Singapore Court clarifies that crypto-debt can form the basis of a winding up petition
In a helpful decision for creditors of distressed crypto-platforms, the Singapore Court has clarified in Aaron Loh Cheng Lee and another v Hodlnaut Pte Ltd that crypto holdings can be amount to debts owed by the debtor company in determining its insolvency.
The Singapore Court distinguished its previous judgment in Algorand Foundation Ltd v Three Arrows Capital PTE Ltd in which the winding up petition was based on a written demand for cryptocurrency itself, as against an actual sum of money. The Singapore Court did not consider it necessary for a creditor to pursue and obtain a judgment in liquidated damages before it could issue a statutory demand for repayment of the underlying debt (assuming it is valued and claimed as a fiat debt).
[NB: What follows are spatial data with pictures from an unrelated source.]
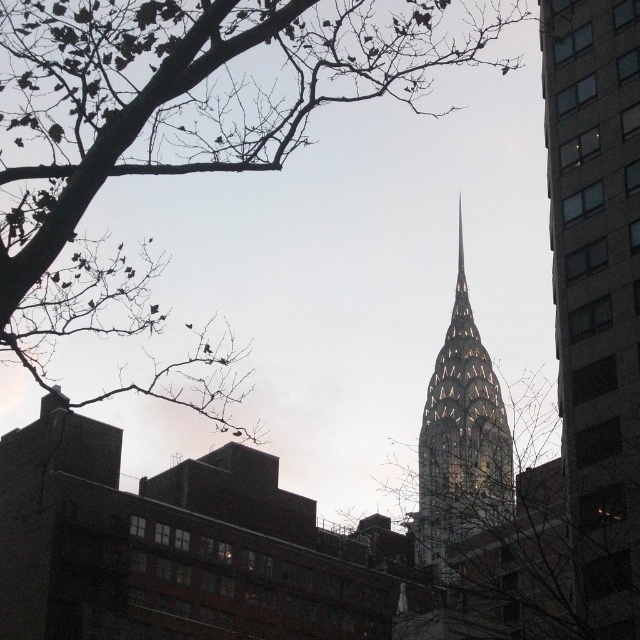
Based on the scene description, where exactly is the brown leafy branches at upper left located in the image?

The brown leafy branches at upper left are located at the 2D coordinates point (177, 122) in the image.

You are a window washer working on the Chrysler Building. You notice brown leafy branches at upper left that are 137.62 feet away from your current position. Your ladder can extend up to 120 feet. Can you safely reach the branches with your ladder?

The brown leafy branches at upper left are 137.62 feet away from your position, which exceeds the ladder extension limit of 120 feet. Therefore, you cannot safely reach them with your current ladder.

You are standing in a park and want to take a photo of the gray concrete building at center. However, the brown leafy branches at upper left are blocking your view. Can you move to the right to avoid the branches?

The brown leafy branches at upper left are closer to the viewer than the gray concrete building at center, so moving to the right might help you avoid the branches and get a clear view of the gray concrete building at center.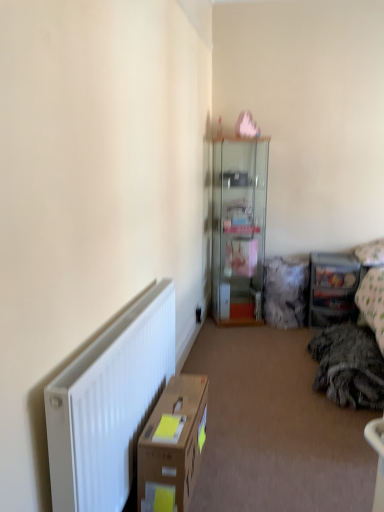
Identify the location of free location to the right of brown cardboard box at lower left. Image resolution: width=384 pixels, height=512 pixels. (246, 471).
Whilst in principle, a crypto debt can be used to petition for winding up or bankruptcy in the BVI and the Cayman Islands, there has not yet been any decision on the point. However, if those courts were to look to the Singaporean Court (which would be persuasive but non-binding), they may find that a sum demanded pursuant to a statutory demand under section 155 of the BVI Insolvency Act and section 93(a) of the Cayman Islands Companies Act, which mirrors s125(2)(a) of the Insolvency, Restructuring and Dissolution Act 2018 (being the applicable statutory demand provision in Singapore), would need to be valued and expressed as fiat currency.